### Dataset
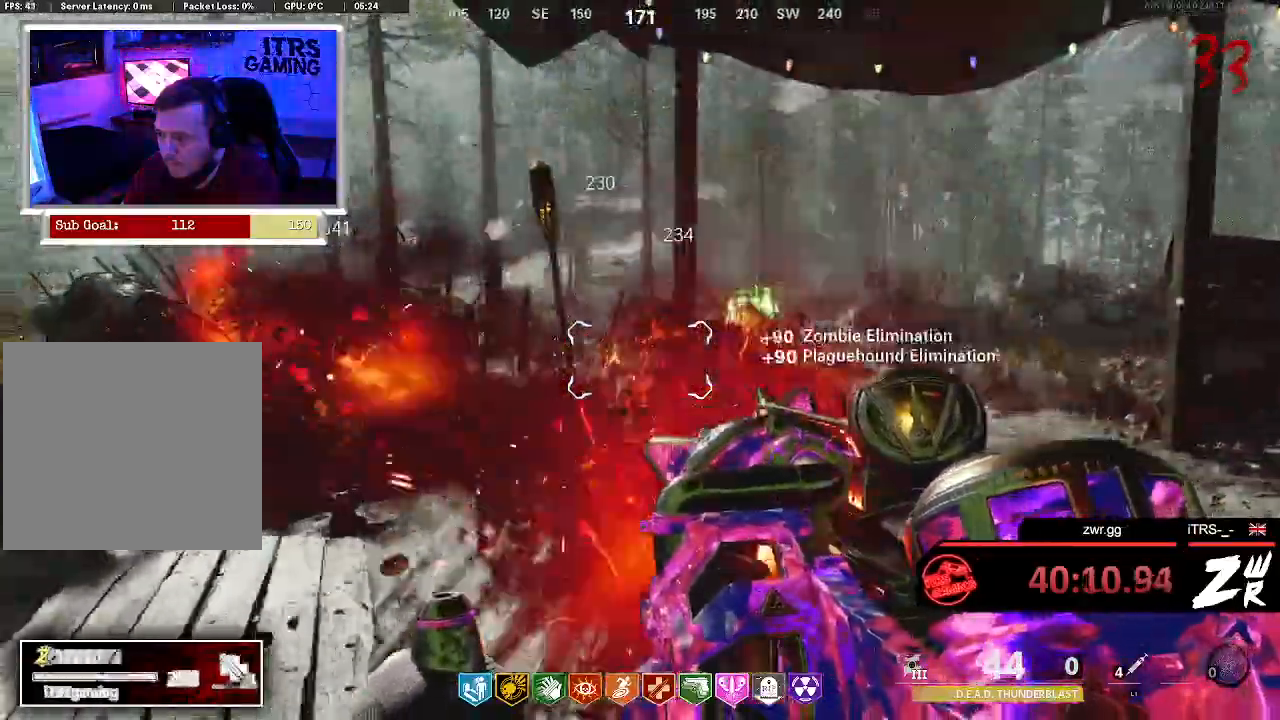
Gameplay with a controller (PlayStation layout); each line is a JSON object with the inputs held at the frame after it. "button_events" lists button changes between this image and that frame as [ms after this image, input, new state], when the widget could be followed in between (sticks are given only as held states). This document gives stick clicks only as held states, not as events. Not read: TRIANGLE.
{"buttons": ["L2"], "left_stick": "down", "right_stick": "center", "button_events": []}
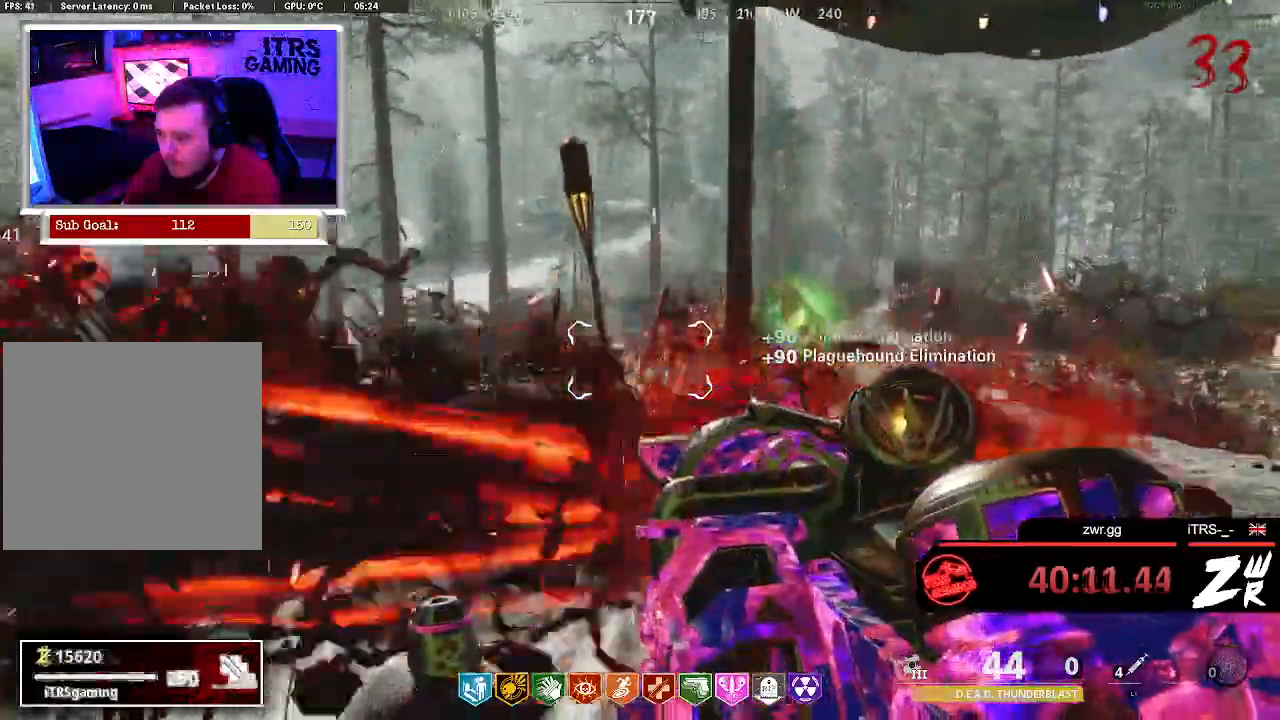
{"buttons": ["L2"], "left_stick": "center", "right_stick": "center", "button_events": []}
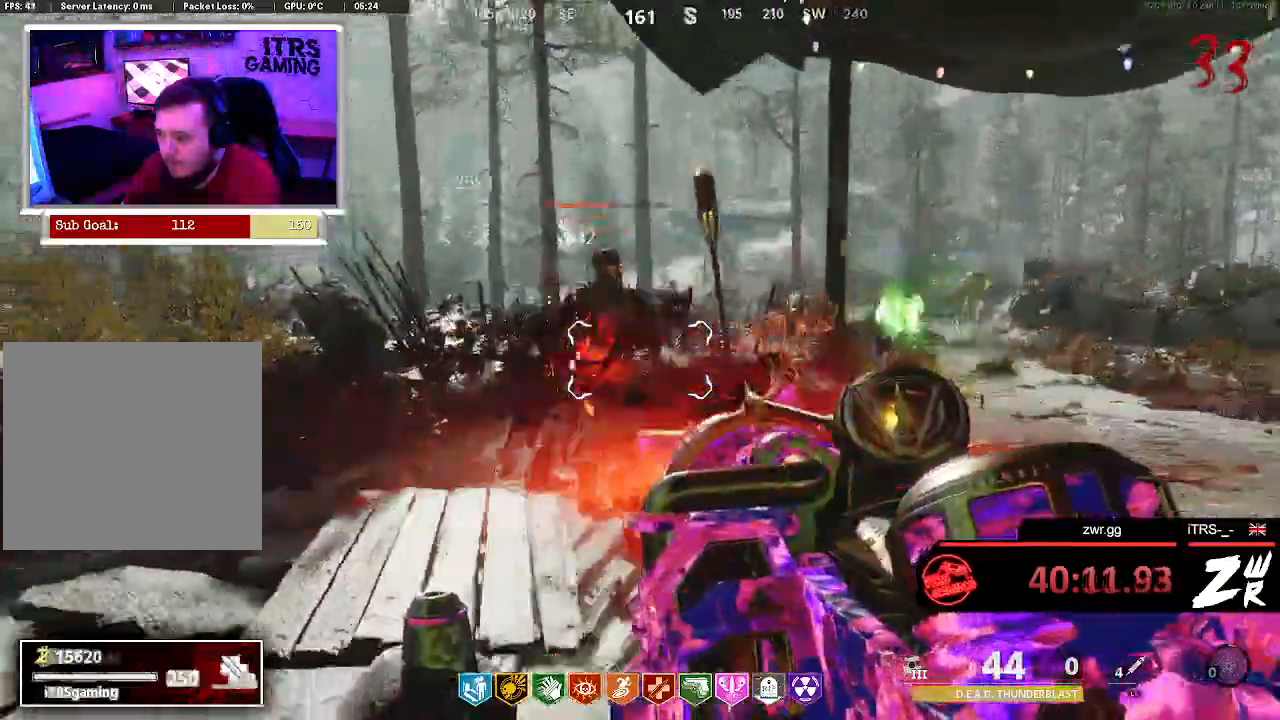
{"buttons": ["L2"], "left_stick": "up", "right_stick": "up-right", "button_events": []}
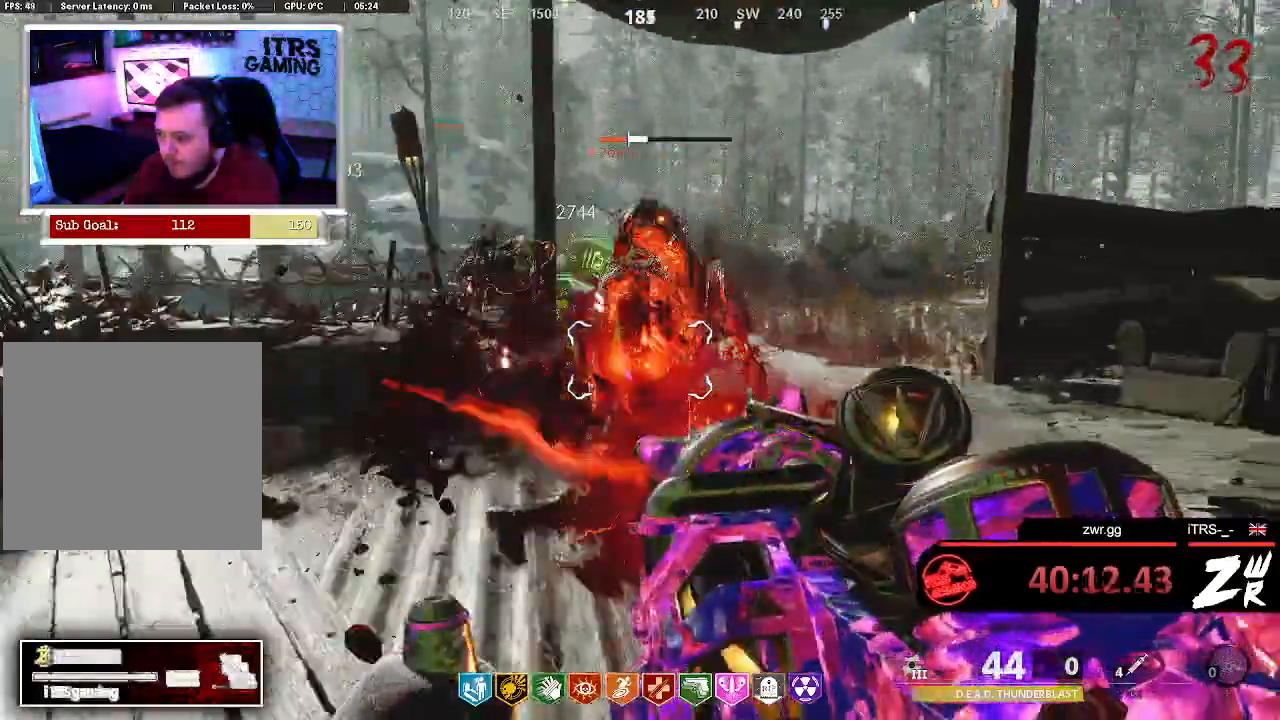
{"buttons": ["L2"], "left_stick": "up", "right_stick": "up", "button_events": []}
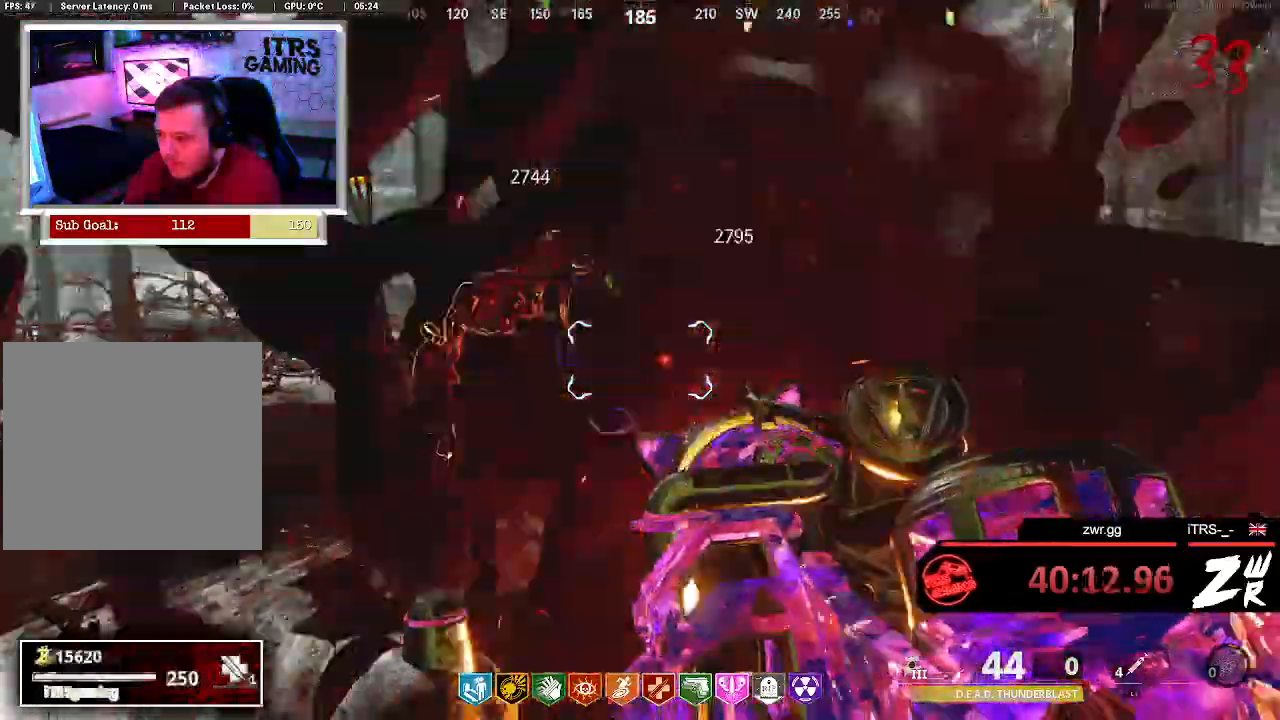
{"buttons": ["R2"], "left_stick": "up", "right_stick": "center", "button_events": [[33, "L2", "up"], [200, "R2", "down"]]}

### Your instructions
All of the entries above are to be restated word for word, minus the images.

### Reply
Gameplay with a controller (PlayStation layout); each line is a JSON object with the inputs held at the frame after it. "button_events" lists button changes between this image and that frame as [ms after this image, input, new state], when the widget could be followed in between (sticks are given only as held states). This document gives stick clicks only as held states, not as events. Not read: TRIANGLE.
{"buttons": ["L2"], "left_stick": "down", "right_stick": "center", "button_events": []}
{"buttons": ["L2"], "left_stick": "center", "right_stick": "center", "button_events": []}
{"buttons": ["L2"], "left_stick": "up", "right_stick": "up-right", "button_events": []}
{"buttons": ["L2"], "left_stick": "up", "right_stick": "up", "button_events": []}
{"buttons": ["R2"], "left_stick": "up", "right_stick": "center", "button_events": [[33, "L2", "up"], [200, "R2", "down"]]}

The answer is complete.